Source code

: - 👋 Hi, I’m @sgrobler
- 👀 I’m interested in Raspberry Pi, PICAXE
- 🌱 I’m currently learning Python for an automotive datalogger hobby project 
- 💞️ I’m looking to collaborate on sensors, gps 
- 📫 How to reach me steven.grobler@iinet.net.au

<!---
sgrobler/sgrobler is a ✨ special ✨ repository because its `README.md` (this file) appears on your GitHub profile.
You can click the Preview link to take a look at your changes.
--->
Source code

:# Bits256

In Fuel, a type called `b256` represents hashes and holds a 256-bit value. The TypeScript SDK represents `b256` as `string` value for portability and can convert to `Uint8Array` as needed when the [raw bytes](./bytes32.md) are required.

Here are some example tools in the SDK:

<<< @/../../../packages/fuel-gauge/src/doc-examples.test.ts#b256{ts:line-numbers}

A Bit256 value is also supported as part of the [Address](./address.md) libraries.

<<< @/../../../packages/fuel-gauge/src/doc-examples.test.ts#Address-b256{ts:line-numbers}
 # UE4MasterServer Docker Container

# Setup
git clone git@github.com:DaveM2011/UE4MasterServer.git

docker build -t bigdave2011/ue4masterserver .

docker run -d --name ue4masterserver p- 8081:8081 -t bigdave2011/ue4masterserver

_Task objective:_ Nothing in the listing above may be altered; transcribe all of it.

_Problem solution:_
Source code

: - 👋 Hi, I’m @sgrobler
- 👀 I’m interested in Raspberry Pi, PICAXE
- 🌱 I’m currently learning Python for an automotive datalogger hobby project 
- 💞️ I’m looking to collaborate on sensors, gps 
- 📫 How to reach me steven.grobler@iinet.net.au

<!---
sgrobler/sgrobler is a ✨ special ✨ repository because its `README.md` (this file) appears on your GitHub profile.
You can click the Preview link to take a look at your changes.
--->
Source code

:# Bits256

In Fuel, a type called `b256` represents hashes and holds a 256-bit value. The TypeScript SDK represents `b256` as `string` value for portability and can convert to `Uint8Array` as needed when the [raw bytes](./bytes32.md) are required.

Here are some example tools in the SDK:

<<< @/../../../packages/fuel-gauge/src/doc-examples.test.ts#b256{ts:line-numbers}

A Bit256 value is also supported as part of the [Address](./address.md) libraries.

<<< @/../../../packages/fuel-gauge/src/doc-examples.test.ts#Address-b256{ts:line-numbers}
 # UE4MasterServer Docker Container

# Setup
git clone git@github.com:DaveM2011/UE4MasterServer.git

docker build -t bigdave2011/ue4masterserver .

docker run -d --name ue4masterserver p- 8081:8081 -t bigdave2011/ue4masterserver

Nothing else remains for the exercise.